What is needed: From the first line to the last, repeat the data exactly and drop the pictures.

Page-level text extractions
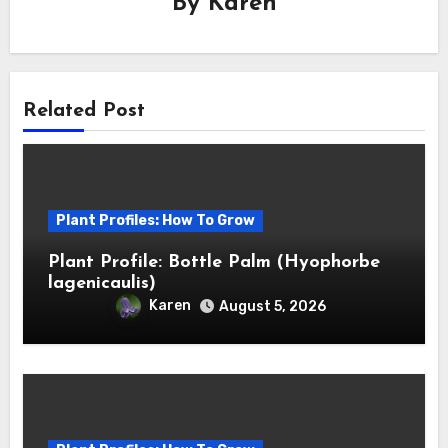
By
Karen
Related Post
Plant Profiles: How To Grow
Plant Profile: Bottle Palm (Hyophorbe
lagenicaulis)
Karen
August 5, 2026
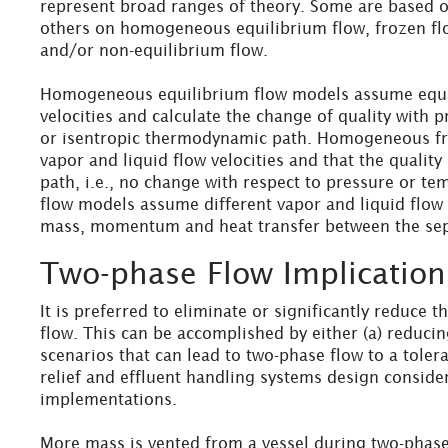
represent broad ranges of theory. Some are based on
others on homogeneous equilibrium flow, frozen flow
and/or non-equilibrium flow.
Homogeneous equilibrium flow models assume equa
velocities and calculate the change of quality with 
or isentropic thermodynamic path. Homogeneous f
vapor and liquid flow velocities and that the quality
path, i.e., no change with respect to pressure or t
flow models assume different vapor and liquid flow 
mass, momentum and heat transfer between the sep
Two-phase Flow Implication
It is preferred to eliminate or significantly reduce 
flow. This can be accomplished by either (a) reducin
scenarios that can lead to two-phase flow to a tolera
relief and effluent handling systems design conside
implementations.
More mass is vented from a vessel during two-phase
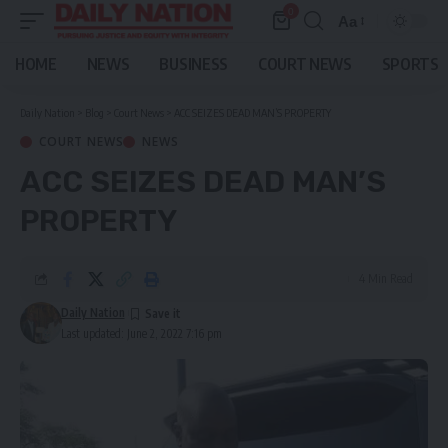
0
Aa
Font
Resizer
HOME
NEWS
BUSINESS
COURT NEWS
SPORTS
Daily Nation
>
Blog
>
Court News
>
ACC SEIZES DEAD MAN’S PROPERTY
COURT NEWS
NEWS
ACC SEIZES DEAD MAN’S
PROPERTY
4 Min Read
Daily Nation
Last updated: June 2, 2022 7:16 pm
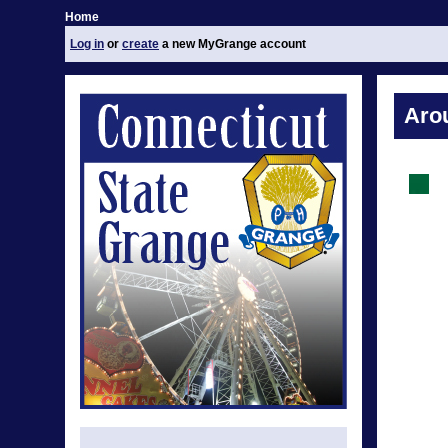
Home
Log in
or
create
a new MyGrange account
Aro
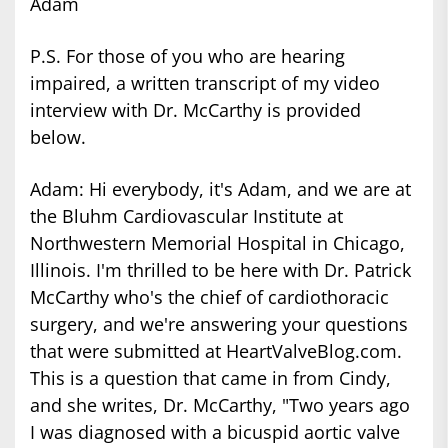
Adam
P.S. For those of you who are hearing
impaired, a written transcript of my video
interview with Dr. McCarthy is provided
below.
Adam: Hi everybody, it's Adam, and we are at
the Bluhm Cardiovascular Institute at
Northwestern Memorial Hospital in Chicago,
Illinois. I'm thrilled to be here with Dr. Patrick
McCarthy who's the chief of cardiothoracic
surgery, and we're answering your questions
that were submitted at HeartValveBlog.com.
This is a question that came in from Cindy,
and she writes, Dr. McCarthy, "Two years ago
I was diagnosed with a bicuspid aortic valve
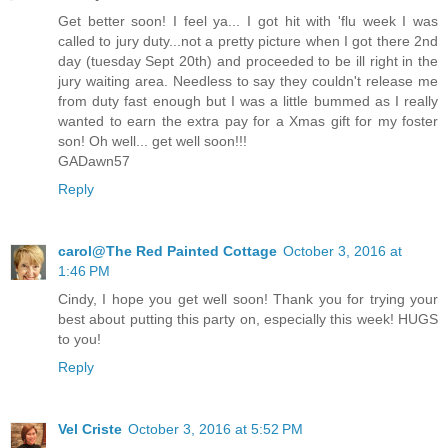
Get better soon! I feel ya... I got hit with 'flu week I was
called to jury duty...not a pretty picture when I got there 2nd
day (tuesday Sept 20th) and proceeded to be ill right in the
jury waiting area. Needless to say they couldn't release me
from duty fast enough but I was a little bummed as I really
wanted to earn the extra pay for a Xmas gift for my foster
son! Oh well... get well soon!!!
GADawn57
Reply
carol@The Red Painted Cottage
October 3, 2016 at
1:46 PM
Cindy, I hope you get well soon! Thank you for trying your
best about putting this party on, especially this week! HUGS
to you!
Reply
Vel Criste
October 3, 2016 at 5:52 PM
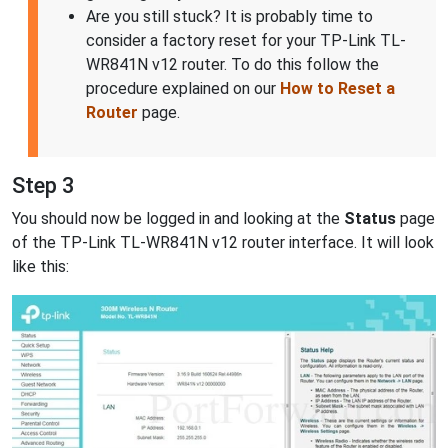
Are you still stuck? It is probably time to
consider a factory reset for your TP-Link TL-
WR841N v12 router. To do this follow the
procedure explained on our
How to Reset a
Router
page.
Step 3
You should now be logged in and looking at the
Status
page
of the TP-Link TL-WR841N v12 router interface. It will look
like this:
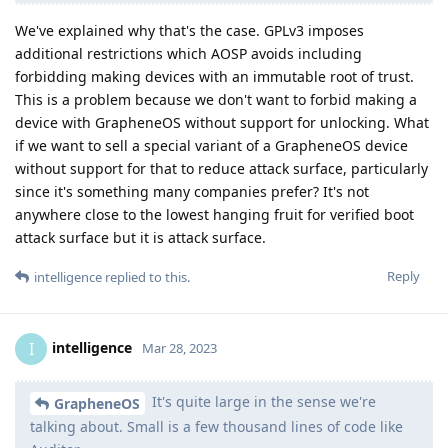
We've explained why that's the case. GPLv3 imposes
additional restrictions which AOSP avoids including
forbidding making devices with an immutable root of trust.
This is a problem because we don't want to forbid making a
device with GrapheneOS without support for unlocking. What
if we want to sell a special variant of a GrapheneOS device
without support for that to reduce attack surface, particularly
since it's something many companies prefer? It's not
anywhere close to the lowest hanging fruit for verified boot
attack surface but it is attack surface.
Reply
intelligence
replied to this.
intelligence
I
Mar 28, 2023
It's quite large in the sense we're
GrapheneOS
talking about. Small is a few thousand lines of code like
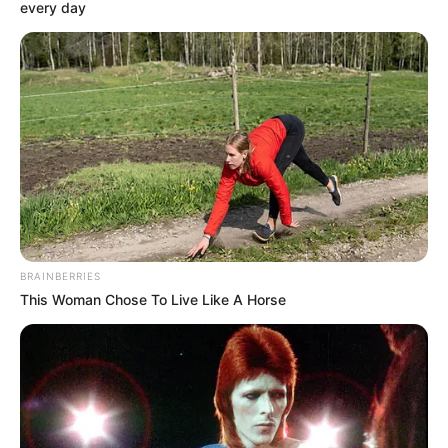
every day
Fitz hurriedly stopped her and then said to Chen Duo
Duo, "Hey Duo Duo, we are all trying to make this concert
perfect, so there is no need for you to get so far ahead of
yourself in this matter, right? Besides, I paid for the
execution company, but they also did their best work in
terms of quality and quantity, so you can have someone
try out the lighting and sound effects first, as long as the
results are higher than the previous set, it proves that all
this work was not done in vain."
BRAINBERRIES
This Woman Chose To Live Like A Horse
The first thing you can do is to have someone try
out the lighting and sound first, as long as the results are
higher than the previous set, it proves that the work was
not in vain." said Fitz and continued, "Moreover, the lighting
and sound equipment is operated by you professionals,
whether Miss Stephanie comes to the rehearsal or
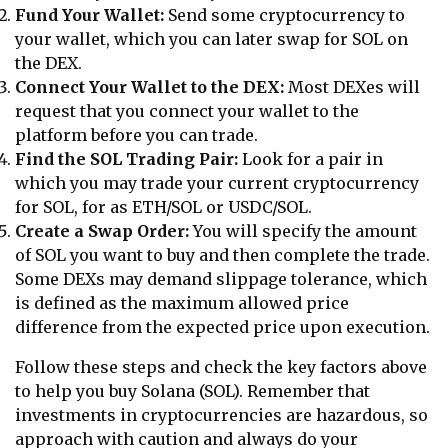
Fund Your Wallet:
Send some cryptocurrency to
your wallet, which you can later swap for SOL on
the DEX.
Connect Your Wallet to the DEX:
Most DEXes will
request that you connect your wallet to the
platform before you can trade.
Find the SOL Trading Pair:
Look for a pair in
which you may trade your current cryptocurrency
for SOL, for as ETH/SOL or USDC/SOL.
Create a Swap Order:
You will specify the amount
of SOL you want to buy and then complete the trade.
Some DEXs may demand slippage tolerance, which
is defined as the maximum allowed price
difference from the expected price upon execution.
Follow these steps and check the key factors above
to help you buy Solana (SOL). Remember that
investments in cryptocurrencies are hazardous, so
approach with caution and always do your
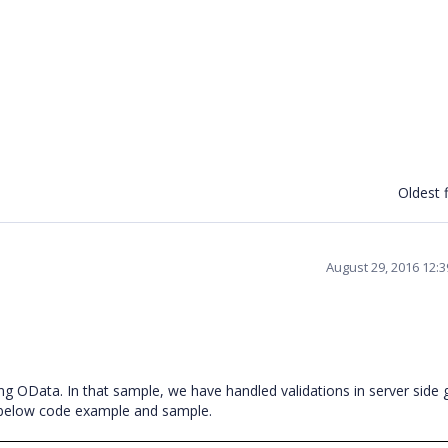
Oldest f
August 29, 2016 12:
g OData. In that sample, we have handled validations in server side g
he below code example and sample.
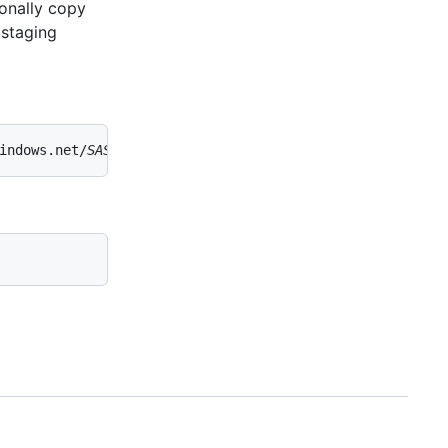
onally copy
 staging
indows.net/
SAS-TOKEN
' 'https://
DESTINATION-STORAGE-ACCOU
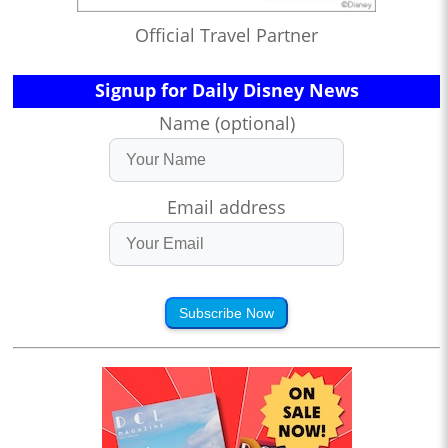
Official Travel Partner
Signup for Daily Disney News
Name (optional)
Email address
Subscribe Now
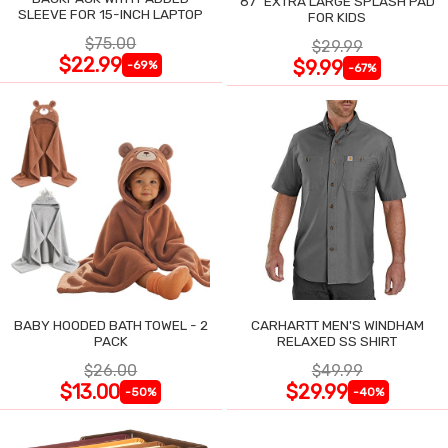
87" EXTRA LARGE SPLASH PAD
SLEEVE FOR 15-INCH LAPTOP
FOR KIDS
$75.00
$29.99
$22.99
$9.99
-69%
-67%
BABY HOODED BATH TOWEL - 2
CARHARTT MEN'S WINDHAM
PACK
RELAXED SS SHIRT
$26.00
$49.99
$13.00
$29.99
-50%
-40%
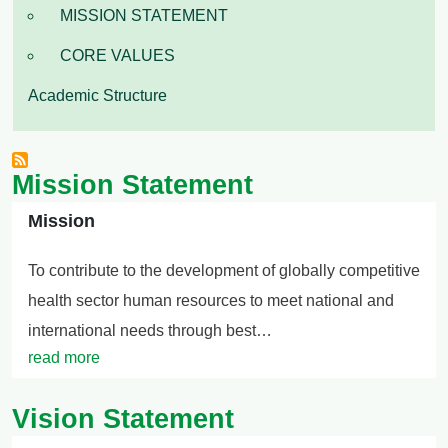
MISSION STATEMENT
CORE VALUES
Academic Structure
Mission Statement
Mission
To contribute to the development of globally competitive
health sector human resources to meet national and
international needs through best…
read more
Vision Statement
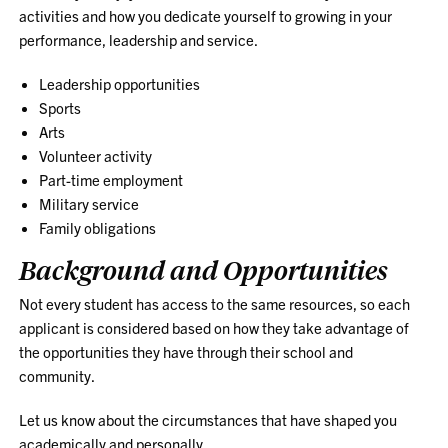
activities and how you dedicate yourself to growing in your
performance, leadership and service.
Leadership opportunities
Sports
Arts
Volunteer activity
Part-time employment
Military service
Family obligations
Background and Opportunities
Not every student has access to the same resources, so each
applicant is considered based on how they take advantage of
the opportunities they have through their school and
community.
Let us know about the circumstances that have shaped you
academically and personally.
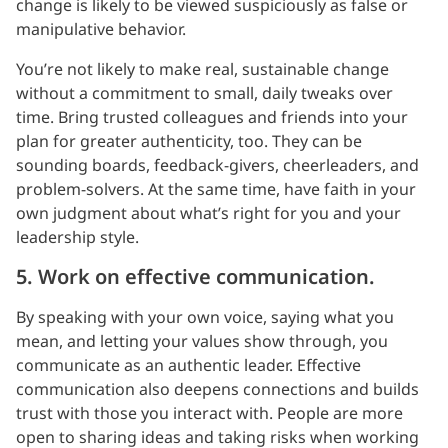
change is likely to be viewed suspiciously as false or
manipulative behavior.
You’re not likely to make real, sustainable change
without a commitment to small, daily tweaks over
time. Bring trusted colleagues and friends into your
plan for greater authenticity, too. They can be
sounding boards, feedback-givers, cheerleaders, and
problem-solvers. At the same time, have faith in your
own judgment about what’s right for you and your
leadership style.
5. Work on effective communication.
By speaking with your own voice, saying what you
mean, and letting your values show through, you
communicate as an authentic leader. Effective
communication also deepens connections and builds
trust with those you interact with. People are more
open to sharing ideas and taking risks when working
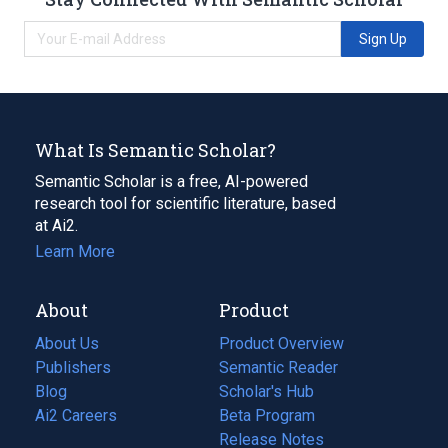
Sign Up
What Is Semantic Scholar?
Semantic Scholar is a free, AI-powered
research tool for scientific literature, based
at Ai2.
Learn More
About
Product
About Us
Product Overview
Publishers
Semantic Reader
Blog
(opens
Scholar's Hub
in
Ai2 Careers
(opens
Beta Program
a
in
Release Notes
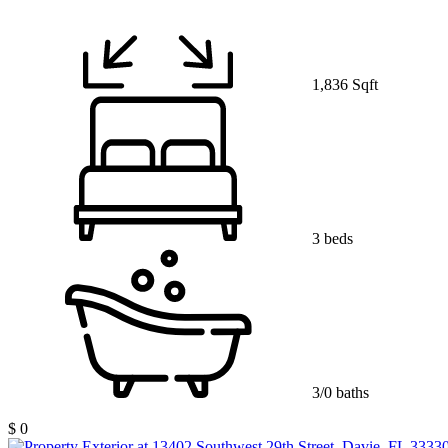
1,836 Sqft
3 beds
3/0 baths
$ 0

Response to the task:
By
Karen
Related Post
Plant Profiles: How To Grow
Plant Profile: Bottle Palm (Hyophorbe
lagenicaulis)
Karen
August 5, 2026
represent broad ranges of theory. Some are based on
others on homogeneous equilibrium flow, frozen flow
and/or non-equilibrium flow.
Homogeneous equilibrium flow models assume equa
velocities and calculate the change of quality with 
or isentropic thermodynamic path. Homogeneous f
vapor and liquid flow velocities and that the quality
path, i.e., no change with respect to pressure or t
flow models assume different vapor and liquid flow 
mass, momentum and heat transfer between the sep
Two-phase Flow Implication
It is preferred to eliminate or significantly reduce 
flow. This can be accomplished by either (a) reducin
scenarios that can lead to two-phase flow to a tolera
relief and effluent handling systems design conside
implementations.
More mass is vented from a vessel during two-phase
0
Aa
Font
Resizer
HOME
NEWS
BUSINESS
COURT NEWS
SPORTS
Daily Nation
>
Blog
>
Court News
>
ACC SEIZES DEAD MAN’S PROPERTY
COURT NEWS
NEWS
ACC SEIZES DEAD MAN’S
PROPERTY
4 Min Read
Daily Nation
Last updated: June 2, 2022 7:16 pm
Home
Log in
or
create
a new MyGrange account
Aro
Adam
P.S. For those of you who are hearing
impaired, a written transcript of my video
interview with Dr. McCarthy is provided
below.
Adam: Hi everybody, it's Adam, and we are at
the Bluhm Cardiovascular Institute at
Northwestern Memorial Hospital in Chicago,
Illinois. I'm thrilled to be here with Dr. Patrick
McCarthy who's the chief of cardiothoracic
surgery, and we're answering your questions
that were submitted at HeartValveBlog.com.
This is a question that came in from Cindy,
and she writes, Dr. McCarthy, "Two years ago
I was diagnosed with a bicuspid aortic valve
Get better soon! I feel ya... I got hit with 'flu week I was
called to jury duty...not a pretty picture when I got there 2nd
day (tuesday Sept 20th) and proceeded to be ill right in the
jury waiting area. Needless to say they couldn't release me
from duty fast enough but I was a little bummed as I really
wanted to earn the extra pay for a Xmas gift for my foster
son! Oh well... get well soon!!!
GADawn57
Reply
carol@The Red Painted Cottage
October 3, 2016 at
1:46 PM
Cindy, I hope you get well soon! Thank you for trying your
best about putting this party on, especially this week! HUGS
to you!
Reply
Vel Criste
October 3, 2016 at 5:52 PM
Are you still stuck? It is probably time to
consider a factory reset for your TP-Link TL-
WR841N v12 router. To do this follow the
procedure explained on our
How to Reset a
Router
page.
Step 3
You should now be logged in and looking at the
Status
page
of the TP-Link TL-WR841N v12 router interface. It will look
like this:
We've explained why that's the case. GPLv3 imposes
additional restrictions which AOSP avoids including
forbidding making devices with an immutable root of trust.
This is a problem because we don't want to forbid making a
device with GrapheneOS without support for unlocking. What
if we want to sell a special variant of a GrapheneOS device
without support for that to reduce attack surface, particularly
since it's something many companies prefer? It's not
anywhere close to the lowest hanging fruit for verified boot
attack surface but it is attack surface.
Reply
intelligence
replied to this.
intelligence
I
Mar 28, 2023
It's quite large in the sense we're
GrapheneOS
talking about. Small is a few thousand lines of code like
every day
Fitz hurriedly stopped her and then said to Chen Duo
Duo, "Hey Duo Duo, we are all trying to make this concert
perfect, so there is no need for you to get so far ahead of
yourself in this matter, right? Besides, I paid for the
execution company, but they also did their best work in
terms of quality and quantity, so you can have someone
try out the lighting and sound effects first, as long as the
results are higher than the previous set, it proves that all
this work was not done in vain."
BRAINBERRIES
This Woman Chose To Live Like A Horse
The first thing you can do is to have someone try
out the lighting and sound first, as long as the results are
higher than the previous set, it proves that the work was
not in vain." said Fitz and continued, "Moreover, the lighting
and sound equipment is operated by you professionals,
whether Miss Stephanie comes to the rehearsal or
Fund Your Wallet:
Send some cryptocurrency to
your wallet, which you can later swap for SOL on
the DEX.
Connect Your Wallet to the DEX:
Most DEXes will
request that you connect your wallet to the
platform before you can trade.
Find the SOL Trading Pair:
Look for a pair in
which you may trade your current cryptocurrency
for SOL, for as ETH/SOL or USDC/SOL.
Create a Swap Order:
You will specify the amount
of SOL you want to buy and then complete the trade.
Some DEXs may demand slippage tolerance, which
is defined as the maximum allowed price
difference from the expected price upon execution.
Follow these steps and check the key factors above
to help you buy Solana (SOL). Remember that
investments in cryptocurrencies are hazardous, so
approach with caution and always do your
Oldest f
August 29, 2016 12:
g OData. In that sample, we have handled validations in server side g
he below code example and sample.
onally copy
 staging
indows.net/
SAS-TOKEN
' 'https://
DESTINATION-STORAGE-ACCOU
Official Travel Partner
Signup for Daily Disney News
Name (optional)
Email address
Subscribe Now
87" EXTRA LARGE SPLASH PAD
SLEEVE FOR 15-INCH LAPTOP
FOR KIDS
$75.00
$29.99
$22.99
$9.99
-69%
-67%
BABY HOODED BATH TOWEL - 2
CARHARTT MEN'S WINDHAM
PACK
RELAXED SS SHIRT
$26.00
$49.99
$13.00
$29.99
-50%
-40%
MISSION STATEMENT
CORE VALUES
Academic Structure
Mission Statement
Mission
To contribute to the development of globally competitive
health sector human resources to meet national and
international needs through best…
read more
Vision Statement
activities and how you dedicate yourself to growing in your
performance, leadership and service.
Leadership opportunities
Sports
Arts
Volunteer activity
Part-time employment
Military service
Family obligations
Background and Opportunities
Not every student has access to the same resources, so each
applicant is considered based on how they take advantage of
the opportunities they have through their school and
community.
Let us know about the circumstances that have shaped you
academically and personally.
change is likely to be viewed suspiciously as false or
manipulative behavior.
You’re not likely to make real, sustainable change
without a commitment to small, daily tweaks over
time. Bring trusted colleagues and friends into your
plan for greater authenticity, too. They can be
sounding boards, feedback-givers, cheerleaders, and
problem-solvers. At the same time, have faith in your
own judgment about what’s right for you and your
leadership style.
5. Work on effective communication.
By speaking with your own voice, saying what you
mean, and letting your values show through, you
communicate as an authentic leader. Effective
communication also deepens connections and builds
trust with those you interact with. People are more
open to sharing ideas and taking risks when working
Sign Up
What Is Semantic Scholar?
Semantic Scholar is a free, AI-powered
research tool for scientific literature, based
at Ai2.
Learn More
About
Product
About Us
Product Overview
Publishers
Semantic Reader
Blog
(opens
Scholar's Hub
in
Ai2 Careers
(opens
Beta Program
a
in
Release Notes
1,836 Sqft
3 beds
3/0 baths
$ 0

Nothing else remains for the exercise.